Reading text:
[Start of section]

I've done a multivariate linear regression. The results specify each parameter and the 95% confidence interval for each parameter. I did this using Python and StatsModels (not that it matters), and the results are for example:
coef std err t P>|t| [95.0% Conf. Int.]
------------------------------------------------------------------------------
Intercept 4.971e+04 1575.998 31.541 0.000 4.66e+04 5.28e+04
hdd 163.1509 35.301 4.622 0.000 93.350 232.951
cdd 879.7969 76.879 11.444 0.000 727.784 1031.810
occ 177.8679 20.619 8.627 0.000 137.099 218.637
Based on this, the best fitting result is:
y = 4.971e+04 + 163.1509 * hdd + 879.7969 * cdd + 177.8679 * occ
My question is, if I were to write an equation for the upper bound and one for the lower bound based on the confidence interval described above, would it be simply:
y_max = 5.28e+04 + 232.951 * hdd + 1031.810 * cdd + 218.637 * occ
y_min = 4.66e+04 + 93.350 * hdd + 727.784 * cdd + 137.099 * occ
So, do I just take all the coefficients from the 95% confidence section and plug them into the equation?
EDIT:
A little clarification: I'm trying to write the equations that allow me to say, "with 95% probability, the data points lie between equation A and equation B".

[End of section]

What you are asked to do: Please continue the forum post about confidence bounds for a regression equation, starting after its last sentence.

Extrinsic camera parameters
[Start of section]

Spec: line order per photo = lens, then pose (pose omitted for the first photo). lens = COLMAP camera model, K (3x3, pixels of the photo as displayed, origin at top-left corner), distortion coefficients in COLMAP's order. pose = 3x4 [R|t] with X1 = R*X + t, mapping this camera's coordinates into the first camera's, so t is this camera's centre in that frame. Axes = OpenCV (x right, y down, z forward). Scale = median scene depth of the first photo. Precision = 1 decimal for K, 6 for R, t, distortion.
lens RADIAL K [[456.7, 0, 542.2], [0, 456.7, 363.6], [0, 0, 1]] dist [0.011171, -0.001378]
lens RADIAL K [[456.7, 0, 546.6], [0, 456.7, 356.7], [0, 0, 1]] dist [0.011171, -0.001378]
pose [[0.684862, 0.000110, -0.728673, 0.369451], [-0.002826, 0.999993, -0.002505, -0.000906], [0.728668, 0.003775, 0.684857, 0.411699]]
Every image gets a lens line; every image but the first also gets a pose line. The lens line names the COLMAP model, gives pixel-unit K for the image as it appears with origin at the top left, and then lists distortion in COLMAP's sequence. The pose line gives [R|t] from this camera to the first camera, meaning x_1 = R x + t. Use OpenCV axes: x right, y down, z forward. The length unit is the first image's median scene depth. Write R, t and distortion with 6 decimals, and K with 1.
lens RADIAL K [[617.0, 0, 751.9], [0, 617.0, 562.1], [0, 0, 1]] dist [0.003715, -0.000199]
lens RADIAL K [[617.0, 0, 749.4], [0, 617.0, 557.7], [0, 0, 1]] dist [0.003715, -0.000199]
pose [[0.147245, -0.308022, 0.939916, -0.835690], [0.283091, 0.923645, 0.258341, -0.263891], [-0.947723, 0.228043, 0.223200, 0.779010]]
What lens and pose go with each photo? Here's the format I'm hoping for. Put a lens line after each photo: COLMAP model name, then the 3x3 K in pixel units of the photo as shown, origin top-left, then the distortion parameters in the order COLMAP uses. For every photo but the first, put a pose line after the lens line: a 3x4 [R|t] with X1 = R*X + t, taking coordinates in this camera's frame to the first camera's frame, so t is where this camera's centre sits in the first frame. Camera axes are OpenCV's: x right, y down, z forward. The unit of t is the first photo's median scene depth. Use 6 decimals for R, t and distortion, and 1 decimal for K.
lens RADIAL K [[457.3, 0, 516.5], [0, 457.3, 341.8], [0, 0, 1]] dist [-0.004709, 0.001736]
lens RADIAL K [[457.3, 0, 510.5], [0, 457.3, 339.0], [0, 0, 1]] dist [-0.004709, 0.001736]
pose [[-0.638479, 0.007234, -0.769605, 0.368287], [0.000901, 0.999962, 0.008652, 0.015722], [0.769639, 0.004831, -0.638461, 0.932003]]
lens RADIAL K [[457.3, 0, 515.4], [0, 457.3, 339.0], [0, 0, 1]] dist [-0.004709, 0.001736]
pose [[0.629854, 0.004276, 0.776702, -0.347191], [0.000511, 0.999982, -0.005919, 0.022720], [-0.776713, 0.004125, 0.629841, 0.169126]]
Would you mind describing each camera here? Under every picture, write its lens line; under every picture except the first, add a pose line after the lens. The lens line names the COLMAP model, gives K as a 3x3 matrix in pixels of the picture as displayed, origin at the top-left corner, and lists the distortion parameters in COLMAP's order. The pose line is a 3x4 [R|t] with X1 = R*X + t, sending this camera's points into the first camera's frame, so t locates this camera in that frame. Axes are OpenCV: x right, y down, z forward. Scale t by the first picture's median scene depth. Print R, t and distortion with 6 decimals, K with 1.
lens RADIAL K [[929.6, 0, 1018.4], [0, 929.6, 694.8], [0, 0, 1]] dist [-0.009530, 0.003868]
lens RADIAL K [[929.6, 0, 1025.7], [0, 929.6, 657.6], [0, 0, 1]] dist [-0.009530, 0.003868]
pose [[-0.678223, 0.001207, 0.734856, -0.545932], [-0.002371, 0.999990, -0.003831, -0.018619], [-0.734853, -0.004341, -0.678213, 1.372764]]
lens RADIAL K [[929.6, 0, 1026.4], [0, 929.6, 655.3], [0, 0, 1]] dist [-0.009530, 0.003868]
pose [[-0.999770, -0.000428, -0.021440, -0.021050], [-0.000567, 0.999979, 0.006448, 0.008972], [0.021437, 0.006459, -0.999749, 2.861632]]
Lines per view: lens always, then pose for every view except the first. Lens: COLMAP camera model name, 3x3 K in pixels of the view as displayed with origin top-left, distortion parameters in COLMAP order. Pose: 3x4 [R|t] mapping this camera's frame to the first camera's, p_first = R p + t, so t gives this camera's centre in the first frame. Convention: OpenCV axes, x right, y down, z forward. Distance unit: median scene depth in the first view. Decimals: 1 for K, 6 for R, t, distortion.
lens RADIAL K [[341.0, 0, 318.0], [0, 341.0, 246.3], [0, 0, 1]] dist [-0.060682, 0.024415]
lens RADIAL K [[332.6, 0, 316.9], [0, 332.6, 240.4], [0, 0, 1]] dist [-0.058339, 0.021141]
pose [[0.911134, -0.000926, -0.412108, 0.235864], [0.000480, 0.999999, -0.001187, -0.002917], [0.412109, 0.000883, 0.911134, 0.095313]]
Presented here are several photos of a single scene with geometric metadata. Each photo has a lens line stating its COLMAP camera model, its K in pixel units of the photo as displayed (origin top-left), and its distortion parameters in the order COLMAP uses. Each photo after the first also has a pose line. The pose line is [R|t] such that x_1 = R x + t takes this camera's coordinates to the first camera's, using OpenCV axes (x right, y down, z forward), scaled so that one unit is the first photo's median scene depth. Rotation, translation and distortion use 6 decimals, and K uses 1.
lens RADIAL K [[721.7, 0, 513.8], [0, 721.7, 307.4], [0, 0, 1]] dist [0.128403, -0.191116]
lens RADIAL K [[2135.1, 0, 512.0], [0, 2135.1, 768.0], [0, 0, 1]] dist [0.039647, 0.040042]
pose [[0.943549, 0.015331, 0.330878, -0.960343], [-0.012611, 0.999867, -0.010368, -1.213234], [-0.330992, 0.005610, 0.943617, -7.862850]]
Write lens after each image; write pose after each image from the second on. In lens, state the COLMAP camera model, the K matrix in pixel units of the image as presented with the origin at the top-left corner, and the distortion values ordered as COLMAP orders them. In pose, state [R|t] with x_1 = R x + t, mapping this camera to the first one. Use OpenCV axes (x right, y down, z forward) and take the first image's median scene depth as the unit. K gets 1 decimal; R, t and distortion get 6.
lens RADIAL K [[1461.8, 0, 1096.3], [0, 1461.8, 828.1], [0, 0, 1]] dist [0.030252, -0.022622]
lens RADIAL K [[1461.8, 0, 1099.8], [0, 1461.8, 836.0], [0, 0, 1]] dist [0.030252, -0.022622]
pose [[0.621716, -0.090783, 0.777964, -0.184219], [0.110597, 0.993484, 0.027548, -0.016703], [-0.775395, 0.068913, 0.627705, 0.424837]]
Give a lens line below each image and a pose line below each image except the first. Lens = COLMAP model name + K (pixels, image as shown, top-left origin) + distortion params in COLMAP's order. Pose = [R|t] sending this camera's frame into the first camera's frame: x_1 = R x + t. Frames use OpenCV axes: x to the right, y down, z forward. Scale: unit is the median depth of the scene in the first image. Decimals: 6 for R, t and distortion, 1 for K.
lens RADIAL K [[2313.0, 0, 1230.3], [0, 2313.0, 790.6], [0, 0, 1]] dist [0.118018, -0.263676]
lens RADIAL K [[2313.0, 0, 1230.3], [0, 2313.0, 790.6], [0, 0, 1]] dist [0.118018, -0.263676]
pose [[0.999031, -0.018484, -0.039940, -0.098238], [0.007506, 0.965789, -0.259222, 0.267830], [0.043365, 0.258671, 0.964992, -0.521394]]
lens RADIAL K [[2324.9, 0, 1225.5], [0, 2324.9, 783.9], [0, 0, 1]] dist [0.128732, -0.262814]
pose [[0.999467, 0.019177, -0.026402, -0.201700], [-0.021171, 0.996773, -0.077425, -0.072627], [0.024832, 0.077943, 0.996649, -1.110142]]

[End of section]

Result of this exercise:
Best Answer
There are 2 issues that you need to understand. First is that your equations do not take into account the correlation between the coefficient estimates and the second is the difference between a confidence interval and a prediction interval.
The confidence interval tells where you think the mean response will be for a given set of x-values. Much fewer than 95% of your observations (and future observations) will fall within the confidence bands. What you are asking for is a prediction interval, which tells where a future single value is likely to fall.
There are many resources that discuss prediction and confidence intervals. Regression textbooks will give the formulas to use along with more detailed explanation. One online resource (there are many, this is just one I found to point to) is https://onlinecourses.science.psu.edu/stat501/node/315 which refers to a formula on the previous page (section 7.1) that you may need to click on to understand the full formula.